De acordo com o fonoaudiólogo Dr. Rafael Assumpção, a volta às aulas é um período estratégico para observar sinais que indicam a necessidade de avaliação especializada. “A escola costuma ser o primeiro ambiente onde as dificuldades de comunicação ficam mais evidentes, porque a criança é exposta a desafios como leitura, escrita, compreensão de comandos e interação social”, explica.

Entre os principais sinais de alerta, o especialista destaca trocas de letras na fala ou na escrita, dificuldade para formar frases, vocabulário restrito, problemas de compreensão, atraso na alfabetização, além de dificuldades de atenção e memória auditiva. “Esses sinais não devem ser encarados como ‘fase’ ou falta de interesse. Quanto mais cedo identificados, maiores são as chances de sucesso no tratamento”, ressalta.

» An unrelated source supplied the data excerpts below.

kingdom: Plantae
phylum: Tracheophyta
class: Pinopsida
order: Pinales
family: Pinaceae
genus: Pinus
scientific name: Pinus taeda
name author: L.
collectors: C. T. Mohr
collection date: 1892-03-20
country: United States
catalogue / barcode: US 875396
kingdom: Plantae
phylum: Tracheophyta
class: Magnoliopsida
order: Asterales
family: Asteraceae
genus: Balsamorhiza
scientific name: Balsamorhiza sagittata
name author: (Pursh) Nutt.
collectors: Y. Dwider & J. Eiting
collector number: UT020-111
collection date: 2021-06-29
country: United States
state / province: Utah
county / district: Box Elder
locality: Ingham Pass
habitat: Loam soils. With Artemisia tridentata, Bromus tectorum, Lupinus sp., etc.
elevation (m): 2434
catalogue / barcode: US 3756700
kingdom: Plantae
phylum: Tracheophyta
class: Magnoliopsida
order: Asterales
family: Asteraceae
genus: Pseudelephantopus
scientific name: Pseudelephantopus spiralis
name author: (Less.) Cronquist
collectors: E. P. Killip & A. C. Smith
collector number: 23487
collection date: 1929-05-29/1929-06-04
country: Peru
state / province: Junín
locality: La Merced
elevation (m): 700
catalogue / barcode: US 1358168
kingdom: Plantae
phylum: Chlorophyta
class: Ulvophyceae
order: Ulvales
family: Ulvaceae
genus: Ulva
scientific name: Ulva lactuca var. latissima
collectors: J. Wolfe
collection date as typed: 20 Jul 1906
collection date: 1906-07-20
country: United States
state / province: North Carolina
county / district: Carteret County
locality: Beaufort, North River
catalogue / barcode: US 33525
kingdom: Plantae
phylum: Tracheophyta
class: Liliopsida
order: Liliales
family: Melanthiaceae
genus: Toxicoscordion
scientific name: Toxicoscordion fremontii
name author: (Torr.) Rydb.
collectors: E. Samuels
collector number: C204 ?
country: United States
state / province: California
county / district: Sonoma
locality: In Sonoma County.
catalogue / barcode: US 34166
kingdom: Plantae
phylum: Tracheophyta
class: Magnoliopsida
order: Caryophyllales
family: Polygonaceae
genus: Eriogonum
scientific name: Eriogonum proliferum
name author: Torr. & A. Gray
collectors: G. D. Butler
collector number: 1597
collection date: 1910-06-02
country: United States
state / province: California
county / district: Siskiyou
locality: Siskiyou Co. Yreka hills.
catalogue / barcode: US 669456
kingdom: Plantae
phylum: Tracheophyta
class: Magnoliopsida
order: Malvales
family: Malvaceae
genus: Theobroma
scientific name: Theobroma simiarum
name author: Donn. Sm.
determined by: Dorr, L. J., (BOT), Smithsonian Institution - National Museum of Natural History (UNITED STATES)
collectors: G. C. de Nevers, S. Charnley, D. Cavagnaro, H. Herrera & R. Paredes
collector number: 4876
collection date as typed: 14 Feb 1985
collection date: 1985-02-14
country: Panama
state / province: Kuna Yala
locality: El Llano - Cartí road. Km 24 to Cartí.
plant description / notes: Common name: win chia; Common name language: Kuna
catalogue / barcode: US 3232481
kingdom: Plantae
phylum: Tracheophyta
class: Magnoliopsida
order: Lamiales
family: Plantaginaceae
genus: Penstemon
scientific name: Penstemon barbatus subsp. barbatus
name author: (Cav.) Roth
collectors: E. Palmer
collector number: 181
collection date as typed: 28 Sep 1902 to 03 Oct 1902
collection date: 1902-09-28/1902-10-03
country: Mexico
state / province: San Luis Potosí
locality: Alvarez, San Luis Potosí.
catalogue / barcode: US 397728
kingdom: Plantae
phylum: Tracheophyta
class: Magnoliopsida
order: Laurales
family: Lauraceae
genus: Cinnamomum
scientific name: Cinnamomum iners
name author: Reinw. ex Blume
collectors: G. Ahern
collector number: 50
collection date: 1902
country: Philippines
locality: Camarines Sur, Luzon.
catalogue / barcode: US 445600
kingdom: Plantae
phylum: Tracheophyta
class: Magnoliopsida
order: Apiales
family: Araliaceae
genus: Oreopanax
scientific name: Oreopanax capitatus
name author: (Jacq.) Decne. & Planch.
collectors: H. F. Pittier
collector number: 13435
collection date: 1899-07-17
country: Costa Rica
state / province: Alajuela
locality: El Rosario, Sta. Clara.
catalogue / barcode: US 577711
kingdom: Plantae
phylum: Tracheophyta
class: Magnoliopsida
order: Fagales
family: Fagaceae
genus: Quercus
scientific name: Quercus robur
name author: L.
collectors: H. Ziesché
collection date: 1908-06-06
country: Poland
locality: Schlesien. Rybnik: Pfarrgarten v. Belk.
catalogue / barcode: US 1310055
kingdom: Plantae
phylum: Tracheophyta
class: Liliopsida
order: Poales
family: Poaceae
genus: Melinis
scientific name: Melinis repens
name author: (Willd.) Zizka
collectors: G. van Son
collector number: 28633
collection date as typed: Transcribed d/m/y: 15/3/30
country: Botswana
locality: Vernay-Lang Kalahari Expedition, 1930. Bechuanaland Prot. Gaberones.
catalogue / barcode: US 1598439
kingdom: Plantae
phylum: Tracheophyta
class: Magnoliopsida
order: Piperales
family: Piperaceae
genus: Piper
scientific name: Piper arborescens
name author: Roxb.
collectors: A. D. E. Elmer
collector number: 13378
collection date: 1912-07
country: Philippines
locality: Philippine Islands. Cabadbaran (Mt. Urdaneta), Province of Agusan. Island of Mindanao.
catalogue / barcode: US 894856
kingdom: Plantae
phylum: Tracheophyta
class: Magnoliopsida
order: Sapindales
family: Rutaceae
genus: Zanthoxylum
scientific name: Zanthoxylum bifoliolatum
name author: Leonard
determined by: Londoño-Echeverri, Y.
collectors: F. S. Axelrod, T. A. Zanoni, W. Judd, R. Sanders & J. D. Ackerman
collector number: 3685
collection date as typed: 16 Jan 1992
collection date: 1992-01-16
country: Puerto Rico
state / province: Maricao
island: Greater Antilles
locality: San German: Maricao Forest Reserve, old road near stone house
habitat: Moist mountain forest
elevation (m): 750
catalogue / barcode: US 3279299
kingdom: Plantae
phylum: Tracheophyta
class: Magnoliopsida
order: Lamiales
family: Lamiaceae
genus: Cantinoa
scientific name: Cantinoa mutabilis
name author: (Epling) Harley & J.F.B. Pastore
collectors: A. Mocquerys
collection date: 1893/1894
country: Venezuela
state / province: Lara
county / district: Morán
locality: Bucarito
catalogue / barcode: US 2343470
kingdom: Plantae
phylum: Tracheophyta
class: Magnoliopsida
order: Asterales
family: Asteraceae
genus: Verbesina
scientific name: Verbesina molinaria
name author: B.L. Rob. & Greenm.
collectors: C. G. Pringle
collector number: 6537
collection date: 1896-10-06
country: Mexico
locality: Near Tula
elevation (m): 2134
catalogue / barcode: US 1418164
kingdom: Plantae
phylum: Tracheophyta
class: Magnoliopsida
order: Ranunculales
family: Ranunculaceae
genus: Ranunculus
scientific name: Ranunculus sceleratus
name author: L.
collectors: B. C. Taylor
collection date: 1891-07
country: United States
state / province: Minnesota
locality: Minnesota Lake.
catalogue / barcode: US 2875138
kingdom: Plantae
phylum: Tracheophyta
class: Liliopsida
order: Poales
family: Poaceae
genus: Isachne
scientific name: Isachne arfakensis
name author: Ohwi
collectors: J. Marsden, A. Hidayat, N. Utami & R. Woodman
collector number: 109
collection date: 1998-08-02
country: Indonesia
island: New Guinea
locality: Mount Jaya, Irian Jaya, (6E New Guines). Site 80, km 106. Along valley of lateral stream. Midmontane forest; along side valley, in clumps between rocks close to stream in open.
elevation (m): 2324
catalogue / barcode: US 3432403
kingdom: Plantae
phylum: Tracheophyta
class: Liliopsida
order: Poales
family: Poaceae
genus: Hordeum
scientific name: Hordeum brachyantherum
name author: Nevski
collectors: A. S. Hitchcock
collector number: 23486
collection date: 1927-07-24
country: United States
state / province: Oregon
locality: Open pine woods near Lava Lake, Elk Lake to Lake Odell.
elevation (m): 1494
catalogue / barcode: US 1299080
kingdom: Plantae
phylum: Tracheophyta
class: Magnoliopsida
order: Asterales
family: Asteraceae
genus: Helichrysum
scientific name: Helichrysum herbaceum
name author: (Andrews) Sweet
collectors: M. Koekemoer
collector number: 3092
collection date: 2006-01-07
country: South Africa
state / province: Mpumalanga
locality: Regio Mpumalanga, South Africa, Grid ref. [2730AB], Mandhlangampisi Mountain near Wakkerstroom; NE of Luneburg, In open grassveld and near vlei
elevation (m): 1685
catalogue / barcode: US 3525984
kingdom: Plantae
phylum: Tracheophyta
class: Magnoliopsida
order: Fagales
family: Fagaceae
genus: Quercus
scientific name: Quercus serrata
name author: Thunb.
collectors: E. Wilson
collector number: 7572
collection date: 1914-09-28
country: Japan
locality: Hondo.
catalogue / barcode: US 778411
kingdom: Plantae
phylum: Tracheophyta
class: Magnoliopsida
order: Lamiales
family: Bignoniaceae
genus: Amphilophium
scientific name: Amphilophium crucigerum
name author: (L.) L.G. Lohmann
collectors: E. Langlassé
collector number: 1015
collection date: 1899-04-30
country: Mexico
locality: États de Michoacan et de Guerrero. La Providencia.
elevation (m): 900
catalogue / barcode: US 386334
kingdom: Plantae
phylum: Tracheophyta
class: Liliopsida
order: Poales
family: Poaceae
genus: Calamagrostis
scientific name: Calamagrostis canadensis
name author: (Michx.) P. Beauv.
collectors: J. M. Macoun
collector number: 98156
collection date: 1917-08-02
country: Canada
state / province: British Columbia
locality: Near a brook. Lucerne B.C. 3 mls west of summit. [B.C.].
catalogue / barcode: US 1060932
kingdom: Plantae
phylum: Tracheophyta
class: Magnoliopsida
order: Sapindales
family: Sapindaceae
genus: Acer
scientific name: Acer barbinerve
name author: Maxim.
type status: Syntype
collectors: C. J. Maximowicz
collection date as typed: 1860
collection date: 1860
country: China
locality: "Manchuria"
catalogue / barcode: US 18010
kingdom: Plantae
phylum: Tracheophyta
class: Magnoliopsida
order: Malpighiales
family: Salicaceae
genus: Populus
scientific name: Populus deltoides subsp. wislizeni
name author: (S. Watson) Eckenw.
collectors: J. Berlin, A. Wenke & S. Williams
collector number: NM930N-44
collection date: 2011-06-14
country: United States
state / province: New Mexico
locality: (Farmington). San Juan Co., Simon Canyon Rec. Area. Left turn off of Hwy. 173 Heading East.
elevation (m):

Foto: Divulgação Gardel Assessoria

A fonoaudiologia tem papel fundamental como aliada no desempenho escolar, atuando tanto na prevenção quanto na intervenção. Segundo o Dr. Rafael Assumpção, o acompanhamento fonoaudiológico contribui para o desenvolvimento das habilidades linguísticas essenciais para a aprendizagem. “A comunicação é a base do processo educacional. Quando a criança consegue se expressar bem e compreender o que é dito, ela aprende com mais segurança, autonomia e confiança”, afirma.

O especialista reforça que o ideal é procurar um fonoaudiólogo antes mesmo do início do ano letivo, especialmente em casos de histórico de atraso na fala, dificuldades anteriores na escola ou queixas feitas por professores. “A avaliação precoce permite iniciar o ano escolar com estratégias adequadas e, em muitos casos, evita prejuízos emocionais e acadêmicos ao longo do ano”, pontua.